City officials had requested the opinion from state Administration Commissioner Matthew Massman about a Facebook page established by Mayor Tom Funk, who uses it to write about city issues.
Though Massman’s opinion is only advisory in nature, experts on government data law said it “shocked” them because, they said, it would allow public officials to discuss city business online without necessarily having to make the discussions available to the public.
“The horrifying part of this is the mischief that it says governments can do,” said Don Gemberling, spokesman for the Minnesota Coalition on Government Information. “You can put anything you want on social media and No. 1, the public can’t get at it, and No. 2, they can’t do anything about it.”
Social media “is starting to raise strange issues” surrounding the state’s data practices law, Gemberling said.
Victoria City Attorney Robert Vose asked for Massman’s opinion after a Victoria resident sought information from Funk’s page — called “Victoria Residents First” — under the state’s Data Practices Act.
The act, established in the 1970s, controls how government information is to be collected, created, stored and made available to the public.
In his letter to Massman, Vose argued that Funk’s page should not be considered government data. The Victoria City Council did not authorize the page, and the information in it was “not collected, created, received, maintained or disseminated by the City of Victoria,” Vose wrote.

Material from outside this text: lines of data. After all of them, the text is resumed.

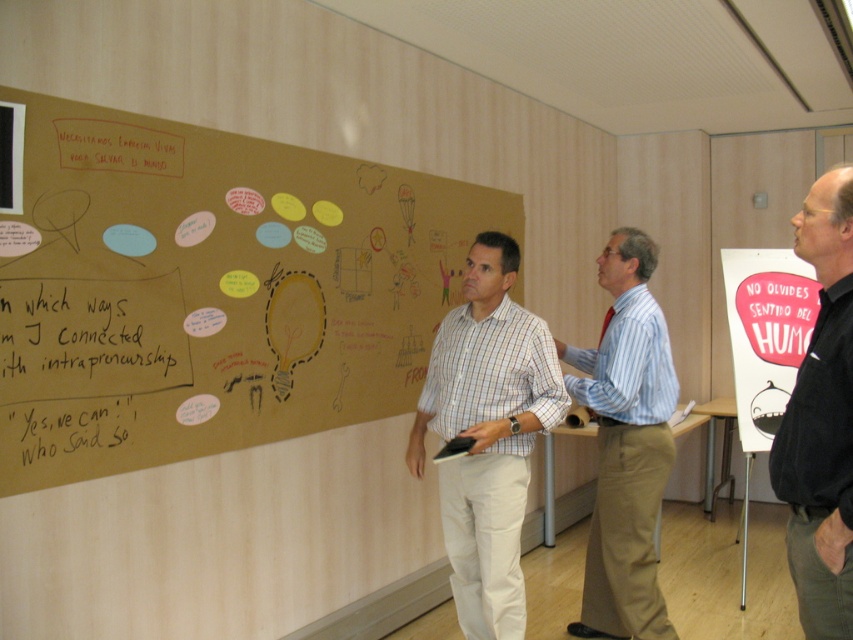
Between light blue striped shirt at center and black cotton shirt at right, which one appears on the right side from the viewer's perspective?

Positioned to the right is black cotton shirt at right.

Is light blue striped shirt at center shorter than black cotton shirt at right?

No, light blue striped shirt at center is not shorter than black cotton shirt at right.

Image resolution: width=853 pixels, height=640 pixels. I want to click on light blue striped shirt at center, so click(625, 445).

Is black cotton shirt at right wider than white chalk writing at left?

No.

Does black cotton shirt at right have a larger size compared to white chalk writing at left?

Yes.

The image size is (853, 640). Find the location of `black cotton shirt at right`. black cotton shirt at right is located at coordinates (821, 420).

Is point (466, 608) closer to camera compared to point (80, 339)?

No.

Is plaid cotton shirt at center wider than white chalk writing at left?

Yes, plaid cotton shirt at center is wider than white chalk writing at left.

Locate an element on the screen. This screenshot has width=853, height=640. plaid cotton shirt at center is located at coordinates (486, 433).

Vose said Thursday that cities should not be held responsible for elected officials’ social media accounts, because they often have no way of knowing what they contain or whether they even exist.

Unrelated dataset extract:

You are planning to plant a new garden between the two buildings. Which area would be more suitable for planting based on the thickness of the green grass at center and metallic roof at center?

Funk describes his Facebook page as a place for the public “to follow my activities as Mayor of Victoria.” For example, he wrote about a proposal to build a parking garage in Victoria that “any Council that does this would be wasting $2,000,000 of the [taxpayers’] money.”
Funk said he maintains the page as “an attempt to get complete information out there,” and noted that his Facebook settings make all contents visible to the public.
Facebook allows page owners to ban people from the page and also provides a means of conducting private conversations.
Rich Neumeister, a longtime open-records advocate, said he didn’t think Massman’s decision took account of the ramifications of previous opinions on similar situations.
“It has far-reaching effects on how government entities, I think, are going to read it,” he said. “So I would suggest that maybe they need to pull the opinion, and to review it, and to clarify it. … It’s a big deal.”
The opinion was the second time in the past six months that a state-level decision was rendered on government transparency in Victoria, a Carver County city of 9,300.
The Minnesota Supreme Court ruled in July that though Victoria City Council members had violated the state Open Meeting Law, they couldn’t be removed from office without two additional violations of the sunshine law.